* **ACTIVITY**: Could you copy everything from the start of the rows down to the line containing "create the vppToken.</span></span>", both included, without altering any text, and leave the pictures out of your answer?

-*-*-

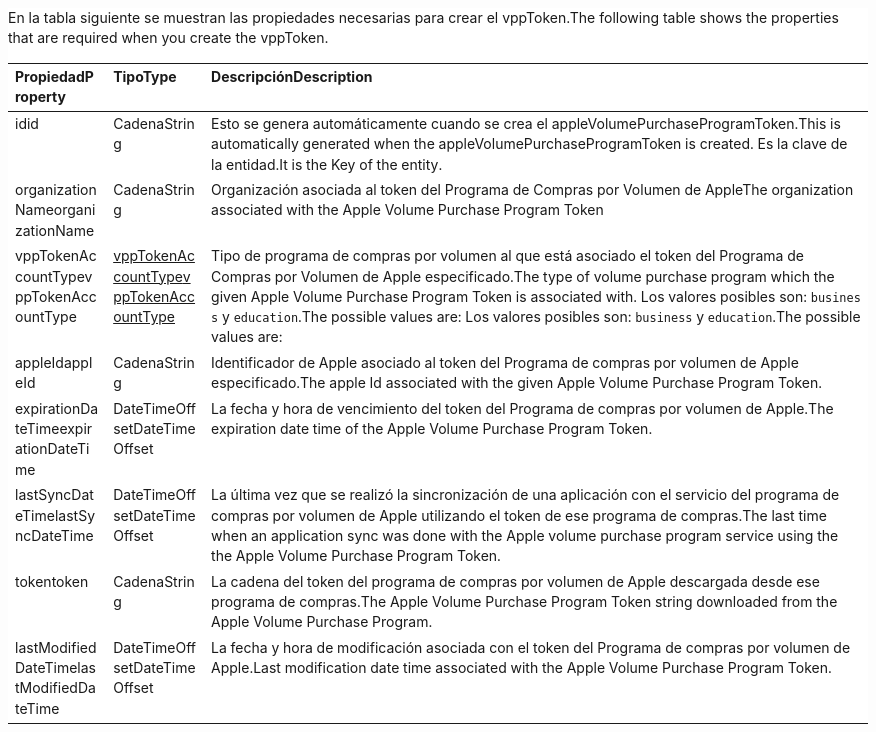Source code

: <span data-ttu-id="302f2-125">En la tabla siguiente se muestran las propiedades necesarias para crear el vppToken.</span><span class="sxs-lookup"><span data-stu-id="302f2-125">The following table shows the properties that are required when you create the vppToken.</span></span>

|<span data-ttu-id="302f2-126">Propiedad</span><span class="sxs-lookup"><span data-stu-id="302f2-126">Property</span></span>|<span data-ttu-id="302f2-127">Tipo</span><span class="sxs-lookup"><span data-stu-id="302f2-127">Type</span></span>|<span data-ttu-id="302f2-128">Descripción</span><span class="sxs-lookup"><span data-stu-id="302f2-128">Description</span></span>|
|:---|:---|:---|
|<span data-ttu-id="302f2-129">id</span><span class="sxs-lookup"><span data-stu-id="302f2-129">id</span></span>|<span data-ttu-id="302f2-130">Cadena</span><span class="sxs-lookup"><span data-stu-id="302f2-130">String</span></span>|<span data-ttu-id="302f2-131">Esto se genera automáticamente cuando se crea el appleVolumePurchaseProgramToken.</span><span class="sxs-lookup"><span data-stu-id="302f2-131">This is automatically generated when the appleVolumePurchaseProgramToken is created.</span></span> <span data-ttu-id="302f2-132">Es la clave de la entidad.</span><span class="sxs-lookup"><span data-stu-id="302f2-132">It is the Key of the entity.</span></span>|
|<span data-ttu-id="302f2-133">organizationName</span><span class="sxs-lookup"><span data-stu-id="302f2-133">organizationName</span></span>|<span data-ttu-id="302f2-134">Cadena</span><span class="sxs-lookup"><span data-stu-id="302f2-134">String</span></span>|<span data-ttu-id="302f2-135">Organización asociada al token del Programa de Compras por Volumen de Apple</span><span class="sxs-lookup"><span data-stu-id="302f2-135">The organization associated with the Apple Volume Purchase Program Token</span></span>|
|<span data-ttu-id="302f2-136">vppTokenAccountType</span><span class="sxs-lookup"><span data-stu-id="302f2-136">vppTokenAccountType</span></span>|[<span data-ttu-id="302f2-137">vppTokenAccountType</span><span class="sxs-lookup"><span data-stu-id="302f2-137">vppTokenAccountType</span></span>](../resources/intune_shared_vpptokenaccounttype.md)|<span data-ttu-id="302f2-138">Tipo de programa de compras por volumen al que está asociado el token del Programa de Compras por Volumen de Apple especificado.</span><span class="sxs-lookup"><span data-stu-id="302f2-138">The type of volume purchase program which the given Apple Volume Purchase Program Token is associated with.</span></span> <span data-ttu-id="302f2-139">Los valores posibles son: `business` y `education`.</span><span class="sxs-lookup"><span data-stu-id="302f2-139">The possible values are:</span></span> <span data-ttu-id="302f2-140">Los valores posibles son: `business` y `education`.</span><span class="sxs-lookup"><span data-stu-id="302f2-140">The possible values are:</span></span>|
|<span data-ttu-id="302f2-141">appleId</span><span class="sxs-lookup"><span data-stu-id="302f2-141">appleId</span></span>|<span data-ttu-id="302f2-142">Cadena</span><span class="sxs-lookup"><span data-stu-id="302f2-142">String</span></span>|<span data-ttu-id="302f2-143">Identificador de Apple asociado al token del Programa de compras por volumen de Apple especificado.</span><span class="sxs-lookup"><span data-stu-id="302f2-143">The apple Id associated with the given Apple Volume Purchase Program Token.</span></span>|
|<span data-ttu-id="302f2-144">expirationDateTime</span><span class="sxs-lookup"><span data-stu-id="302f2-144">expirationDateTime</span></span>|<span data-ttu-id="302f2-145">DateTimeOffset</span><span class="sxs-lookup"><span data-stu-id="302f2-145">DateTimeOffset</span></span>|<span data-ttu-id="302f2-146">La fecha y hora de vencimiento del token del Programa de compras por volumen de Apple.</span><span class="sxs-lookup"><span data-stu-id="302f2-146">The expiration date time of the Apple Volume Purchase Program Token.</span></span>|
|<span data-ttu-id="302f2-147">lastSyncDateTime</span><span class="sxs-lookup"><span data-stu-id="302f2-147">lastSyncDateTime</span></span>|<span data-ttu-id="302f2-148">DateTimeOffset</span><span class="sxs-lookup"><span data-stu-id="302f2-148">DateTimeOffset</span></span>|<span data-ttu-id="302f2-149">La última vez que se realizó la sincronización de una aplicación con el servicio del programa de compras por volumen de Apple utilizando el token de ese programa de compras.</span><span class="sxs-lookup"><span data-stu-id="302f2-149">The last time when an application sync was done with the Apple volume purchase program service using the the Apple Volume Purchase Program Token.</span></span>|
|<span data-ttu-id="302f2-150">token</span><span class="sxs-lookup"><span data-stu-id="302f2-150">token</span></span>|<span data-ttu-id="302f2-151">Cadena</span><span class="sxs-lookup"><span data-stu-id="302f2-151">String</span></span>|<span data-ttu-id="302f2-152">La cadena del token del programa de compras por volumen de Apple descargada desde ese programa de compras.</span><span class="sxs-lookup"><span data-stu-id="302f2-152">The Apple Volume Purchase Program Token string downloaded from the Apple Volume Purchase Program.</span></span>|
|<span data-ttu-id="302f2-153">lastModifiedDateTime</span><span class="sxs-lookup"><span data-stu-id="302f2-153">lastModifiedDateTime</span></span>|<span data-ttu-id="302f2-154">DateTimeOffset</span><span class="sxs-lookup"><span data-stu-id="302f2-154">DateTimeOffset</span></span>|<span data-ttu-id="302f2-155">La fecha y hora de modificación asociada con el token del Programa de compras por volumen de Apple.</span><span class="sxs-lookup"><span data-stu-id="302f2-155">Last modification date time associated with the Apple Volume Purchase Program Token.</span></span>|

-*-*-

* **RESPONSE BELOW**:
Source code

: <span data-ttu-id="302f2-125">En la tabla siguiente se muestran las propiedades necesarias para crear el vppToken.</span><span class="sxs-lookup"><span data-stu-id="302f2-125">The following table shows the properties that are required when you create the vppToken.</span></span>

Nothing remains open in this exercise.